The Role Of BMPs in the Regulation of Osteoclasts Resorption and Bone Remodeling: From Experimental Models to Clinical Applications.

In response to mechanical forces and the aging process, bone in the adult skeleton is continuously remodeled by a process in which old and damaged bone is removed by bone-resorbing osteoclasts and subsequently is replaced by new bone by bone-forming cells, osteoblasts. During this essential process of bone remodeling, osteoclastic resorption is tightly coupled to osteoblastic bone formation. Bone-resorbing cells, multinuclear giant osteoclasts, derive from the monocyte/macrophage hematopoietic lineage and their differentiation is driven by distinct signaling molecules and transcription factors. Critical factors for this process are Macrophage Colony Stimulating Factor (M-CSF) and Receptor Activator Nuclear Factor-κB Ligand (RANKL).
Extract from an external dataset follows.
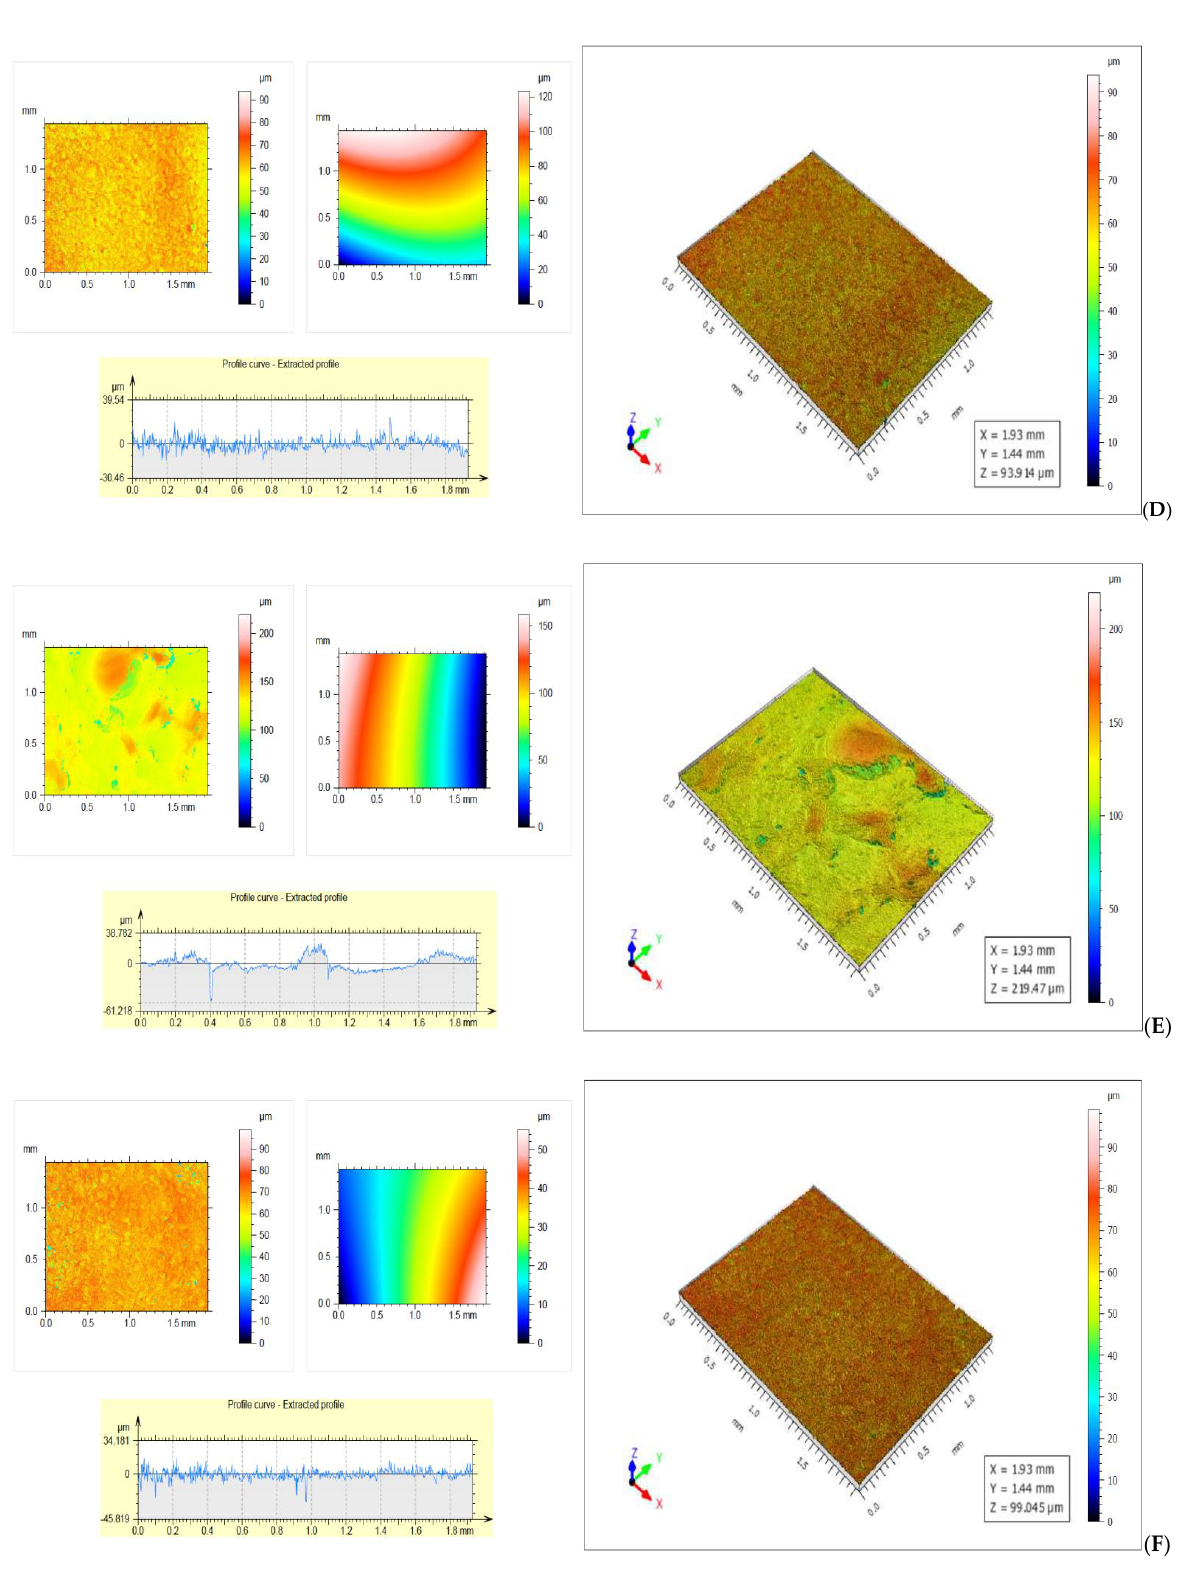
Figure 6. ( A )—Rough surface of SCa4 sample—Rt = 33.813 µ m; ( B )—Glossy surface of SCa4 sample— Rt = 30.117 µ m; ( C )—Rough surface of SAA1 sample—Rt = 49.865 µ m; ( D )—Glossy surface of SAA1 sample—Rt = 34.987 µ m; ( E )—Rough surface of Control sample—Rt = 70.335 µ m; ( F )—Glossy surface of control sample—Rt = 38.357 µ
Besides their resorption activity, osteoclasts secrete coupling factors which promote recruitment of osteoblast precursors to the bone surface, regulating thus the whole process of bone remodeling. Bone morphogenetic proteins (BMPs), a family of multi-functional growth factors involved in numerous molecular and signaling pathways, have significant role in osteoblast-osteoclast communication and significantly impact bone remodeling. It is well known that BMPs help to maintain healthy bone by stimulating osteoblast mineralization, differentiation and survival. Recently, increasing evidence indicates that BMPs not only help in the anabolic part of bone remodeling process but also significantly influence bone catabolism. The deletion of the BMP receptor type 1A (BMPRIA) in osteoclasts increased osteoblastic bone formation, suggesting that BMPR1A signaling in osteoclasts regulates coupling to osteoblasts by reducing bone-formation activity during bone remodeling. The dual effect of BMPs on bone mineralization and resorption highlights the essential role of BMP signaling in bone homeostasis and they also appear to be involved in pathological processes in inflammatory disorders affecting bones and joints. Certain BMPs (BMP2 and -7) were approved for clinical use; however, increased bone resorption rather than formation were observed in clinical applications, suggesting the role BMPs have in osteoclast activation and subsequent osteolysis. Here, we summarize the current knowledge of BMP signaling in osteoclasts, its role in osteoclast resorption, bone remodeling, and osteoblast-osteoclast coupling. Furthermore, discussion of clinical application of recombinant BMP therapy is based on recent preclinical and clinical studies.